Yes but those 'changes' can be relayed via the kernel rbd driver not?
Besides I don't think you can move a rbd block device being used to a
different pool anyway.


No, but you can move the whole pool, which takes all RBD images with it.
 
On the manual page [0] there is nothing mentioned about configuration
settings needed for rbd use. Nor for ssd. They are also using in the
example the virtio/vda, while I learned here that you should use the
virtio-scsi/sda.


There are differences here, one is "tell guest to use virtio-scsi" that will allow
TRIM from a guest to become a possibility to reclaim space on thin-provisioned
RBD images, and that is probably a good thing.

That doesn't mean the guest TRIM commands will pass on to the pool OSD storage sectors underneath.

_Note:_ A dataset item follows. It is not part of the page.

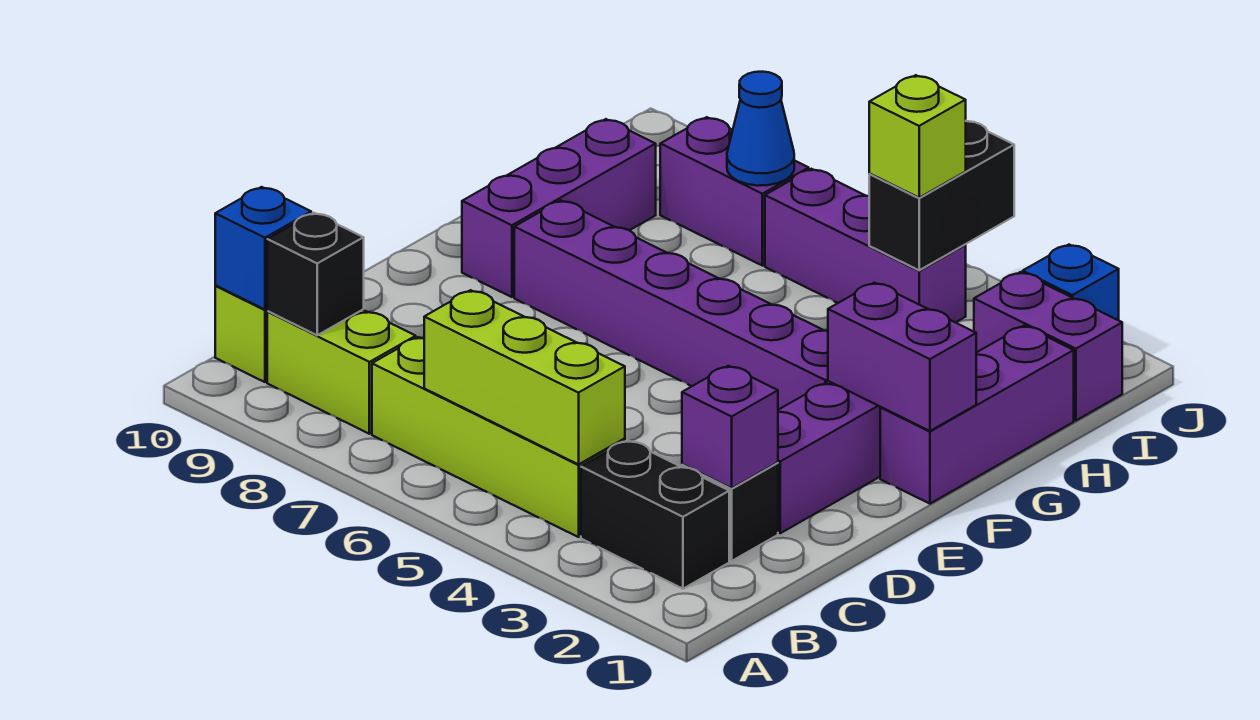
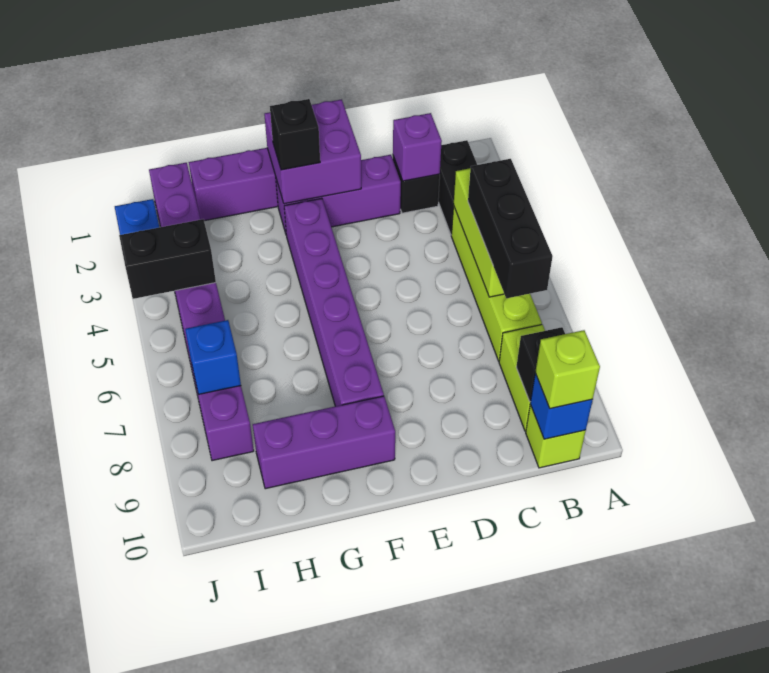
none -> black 1x3 brick [468,159,553,298]
purple 1x2 brick [828,283,976,431] -> purple 2x2 brick [264,99,361,204]
none -> black 1x1 brick [270,99,320,170]
lime 1x1 brick [869,75,966,198] -> lime 1x1 brick moved to [535,330,600,409]
blue 1x1 cone [727,72,794,186] -> blue 1x1 brick [185,320,241,395]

So you don't gain anything directly on the end devices in that regard to let a guest know
that it currently is lying on SSDs or HDDs, because the guest will not be sending SSD
commands to the real device. Inversely, the TRIMs sent from a guest would allow re-thinning
on a HDD pool aswell, since it's not a factor of the underlying devices, but rather the ceph
code and pool/rbd properties which are the same regardless.

Also, if the guest makes other decisions based on if there is HDD or SSD underneath,
those decisions can be wrong both ways, like "I was told its hdd and therefore I assume
only X iops are possible" where the kvm librbd layer can cache tons of things for you,
aswell as filestore OSD ram caches could give you awesome RAM-like write performance
not seen on normal HDDs ever. (at the risk of dataloss in the worst case)

On the other hand, being told as a guest that there is SSD or NVME
and deciding 100k iops should be the norm from now on would be equally wrong the
other way around if your ceph network between the guest and OSDs prevent you from
doing more than 1k iops.

If you find out that there is no certain way to tell a guest about where it really is stored,
that may actually be a conscious decision that is for the best. Let the guest try to do as
much IO as it think it needs and get the results when they are ready.

(a nod to Xen that likes to tell its guests they are on IDE drives so guests never send out
more than one IO request at a time because IDE just don't have that concept, regardless
of how fancy host you have with super-deep request queues and all... 8-/ )

-- 
May the most significant bit of your life be positive.